## Task objective
Reproduce the data word for word, from the line with "effective gas constant." up to and including the line with "pO2 Partial pressure", and nothing more.
** Dataset records follows **
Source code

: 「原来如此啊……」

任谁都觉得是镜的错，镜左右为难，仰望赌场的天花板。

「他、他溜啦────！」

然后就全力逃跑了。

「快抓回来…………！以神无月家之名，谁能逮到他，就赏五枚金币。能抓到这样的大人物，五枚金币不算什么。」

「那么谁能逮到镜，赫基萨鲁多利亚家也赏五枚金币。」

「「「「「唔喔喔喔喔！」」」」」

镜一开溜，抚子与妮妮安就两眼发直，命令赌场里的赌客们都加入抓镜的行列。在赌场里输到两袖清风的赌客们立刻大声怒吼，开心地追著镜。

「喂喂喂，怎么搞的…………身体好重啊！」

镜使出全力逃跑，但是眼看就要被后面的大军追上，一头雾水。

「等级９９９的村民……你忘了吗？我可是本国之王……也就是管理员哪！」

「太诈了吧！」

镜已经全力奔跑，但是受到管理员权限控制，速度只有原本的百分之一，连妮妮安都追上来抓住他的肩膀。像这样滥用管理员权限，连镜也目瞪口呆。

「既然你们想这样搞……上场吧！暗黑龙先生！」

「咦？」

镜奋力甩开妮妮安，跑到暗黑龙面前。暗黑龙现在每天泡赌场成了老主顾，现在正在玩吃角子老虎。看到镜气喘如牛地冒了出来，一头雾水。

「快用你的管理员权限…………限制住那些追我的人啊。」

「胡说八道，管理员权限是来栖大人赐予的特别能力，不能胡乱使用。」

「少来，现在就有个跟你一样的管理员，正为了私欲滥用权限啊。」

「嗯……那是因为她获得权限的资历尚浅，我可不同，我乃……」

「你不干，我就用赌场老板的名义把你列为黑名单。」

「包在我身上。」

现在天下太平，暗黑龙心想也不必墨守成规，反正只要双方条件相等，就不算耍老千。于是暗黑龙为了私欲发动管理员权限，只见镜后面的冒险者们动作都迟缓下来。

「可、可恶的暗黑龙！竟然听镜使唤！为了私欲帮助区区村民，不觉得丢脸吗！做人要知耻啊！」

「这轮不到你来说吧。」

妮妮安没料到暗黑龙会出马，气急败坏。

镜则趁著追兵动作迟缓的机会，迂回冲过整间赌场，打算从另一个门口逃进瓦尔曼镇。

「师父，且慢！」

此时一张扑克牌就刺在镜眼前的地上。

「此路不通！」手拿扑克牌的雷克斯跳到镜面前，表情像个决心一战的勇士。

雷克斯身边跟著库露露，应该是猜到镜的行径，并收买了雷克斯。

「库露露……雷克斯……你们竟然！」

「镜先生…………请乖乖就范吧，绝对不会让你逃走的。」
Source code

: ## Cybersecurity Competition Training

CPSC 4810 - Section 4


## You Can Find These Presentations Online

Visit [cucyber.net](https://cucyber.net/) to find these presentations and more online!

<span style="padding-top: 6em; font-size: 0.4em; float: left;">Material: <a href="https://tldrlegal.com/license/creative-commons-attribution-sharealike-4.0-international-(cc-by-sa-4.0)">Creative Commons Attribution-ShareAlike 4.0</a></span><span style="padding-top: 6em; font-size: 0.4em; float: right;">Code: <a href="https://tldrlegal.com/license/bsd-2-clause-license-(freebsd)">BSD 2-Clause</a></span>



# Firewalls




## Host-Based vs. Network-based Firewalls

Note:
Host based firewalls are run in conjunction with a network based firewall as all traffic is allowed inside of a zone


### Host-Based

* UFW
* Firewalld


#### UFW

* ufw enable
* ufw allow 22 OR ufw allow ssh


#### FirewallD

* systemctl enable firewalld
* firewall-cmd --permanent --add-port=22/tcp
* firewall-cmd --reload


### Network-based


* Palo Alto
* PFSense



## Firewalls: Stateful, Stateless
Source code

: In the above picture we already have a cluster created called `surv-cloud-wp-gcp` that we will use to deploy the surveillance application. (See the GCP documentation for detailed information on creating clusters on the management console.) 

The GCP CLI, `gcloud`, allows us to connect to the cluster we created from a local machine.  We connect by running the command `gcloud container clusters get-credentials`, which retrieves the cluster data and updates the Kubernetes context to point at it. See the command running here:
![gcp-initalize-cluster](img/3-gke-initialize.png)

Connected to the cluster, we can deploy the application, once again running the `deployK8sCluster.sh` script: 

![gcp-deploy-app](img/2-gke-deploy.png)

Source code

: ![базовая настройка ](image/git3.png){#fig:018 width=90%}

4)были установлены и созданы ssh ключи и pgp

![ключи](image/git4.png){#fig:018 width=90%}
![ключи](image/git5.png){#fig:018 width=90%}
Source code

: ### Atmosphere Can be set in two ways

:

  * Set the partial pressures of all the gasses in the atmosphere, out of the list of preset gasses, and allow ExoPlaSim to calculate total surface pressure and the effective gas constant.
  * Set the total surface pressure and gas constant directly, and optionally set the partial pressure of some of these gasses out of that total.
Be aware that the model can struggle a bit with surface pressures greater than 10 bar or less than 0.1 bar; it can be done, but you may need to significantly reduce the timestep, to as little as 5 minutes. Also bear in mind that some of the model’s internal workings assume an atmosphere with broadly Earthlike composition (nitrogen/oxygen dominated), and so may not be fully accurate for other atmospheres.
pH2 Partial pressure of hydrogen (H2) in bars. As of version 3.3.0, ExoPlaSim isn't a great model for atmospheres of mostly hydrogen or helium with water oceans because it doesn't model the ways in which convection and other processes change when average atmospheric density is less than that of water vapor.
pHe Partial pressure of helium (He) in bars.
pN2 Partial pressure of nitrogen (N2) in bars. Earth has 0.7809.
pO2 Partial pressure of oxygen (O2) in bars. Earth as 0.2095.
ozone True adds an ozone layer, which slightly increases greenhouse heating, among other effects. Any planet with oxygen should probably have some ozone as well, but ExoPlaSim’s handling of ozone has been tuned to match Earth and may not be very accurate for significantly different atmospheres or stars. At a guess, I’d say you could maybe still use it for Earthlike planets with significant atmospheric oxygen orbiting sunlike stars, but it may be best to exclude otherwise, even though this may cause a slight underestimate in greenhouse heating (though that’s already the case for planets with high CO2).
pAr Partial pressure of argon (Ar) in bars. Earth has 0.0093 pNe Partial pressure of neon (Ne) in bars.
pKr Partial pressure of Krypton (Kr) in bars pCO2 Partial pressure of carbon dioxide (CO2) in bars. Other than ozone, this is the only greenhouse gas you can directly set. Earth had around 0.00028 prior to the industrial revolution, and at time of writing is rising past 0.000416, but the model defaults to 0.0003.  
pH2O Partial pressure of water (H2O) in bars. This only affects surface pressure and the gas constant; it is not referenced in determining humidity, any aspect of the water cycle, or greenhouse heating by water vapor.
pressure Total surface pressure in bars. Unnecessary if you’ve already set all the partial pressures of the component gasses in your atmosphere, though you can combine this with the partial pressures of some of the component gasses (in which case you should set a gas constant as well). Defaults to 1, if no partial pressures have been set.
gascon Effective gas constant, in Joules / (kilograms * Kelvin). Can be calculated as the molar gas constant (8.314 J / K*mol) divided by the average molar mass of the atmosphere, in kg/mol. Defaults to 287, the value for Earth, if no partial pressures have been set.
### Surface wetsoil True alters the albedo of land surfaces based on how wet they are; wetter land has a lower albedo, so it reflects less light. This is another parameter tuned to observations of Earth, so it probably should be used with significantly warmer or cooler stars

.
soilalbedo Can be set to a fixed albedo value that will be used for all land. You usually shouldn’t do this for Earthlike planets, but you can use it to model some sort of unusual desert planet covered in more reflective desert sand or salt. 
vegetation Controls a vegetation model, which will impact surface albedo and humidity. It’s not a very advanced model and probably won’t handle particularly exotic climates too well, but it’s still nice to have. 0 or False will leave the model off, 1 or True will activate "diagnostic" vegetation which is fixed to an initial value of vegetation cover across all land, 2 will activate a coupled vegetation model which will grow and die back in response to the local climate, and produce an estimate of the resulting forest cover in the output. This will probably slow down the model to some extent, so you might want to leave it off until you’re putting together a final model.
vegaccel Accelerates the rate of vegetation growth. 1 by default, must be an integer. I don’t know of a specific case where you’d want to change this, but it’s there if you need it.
** End of Dataset records **
## Written answer
  * Set the partial pressures of all the gasses in the atmosphere, out of the list of preset gasses, and allow ExoPlaSim to calculate total surface pressure and the effective gas constant.
  * Set the total surface pressure and gas constant directly, and optionally set the partial pressure of some of these gasses out of that total.
Be aware that the model can struggle a bit with surface pressures greater than 10 bar or less than 0.1 bar; it can be done, but you may need to significantly reduce the timestep, to as little as 5 minutes. Also bear in mind that some of the model’s internal workings assume an atmosphere with broadly Earthlike composition (nitrogen/oxygen dominated), and so may not be fully accurate for other atmospheres.
pH2 Partial pressure of hydrogen (H2) in bars. As of version 3.3.0, ExoPlaSim isn't a great model for atmospheres of mostly hydrogen or helium with water oceans because it doesn't model the ways in which convection and other processes change when average atmospheric density is less than that of water vapor.
pHe Partial pressure of helium (He) in bars.
pN2 Partial pressure of nitrogen (N2) in bars. Earth has 0.7809.
pO2 Partial pressure of oxygen (O2) in bars. Earth as 0.2095.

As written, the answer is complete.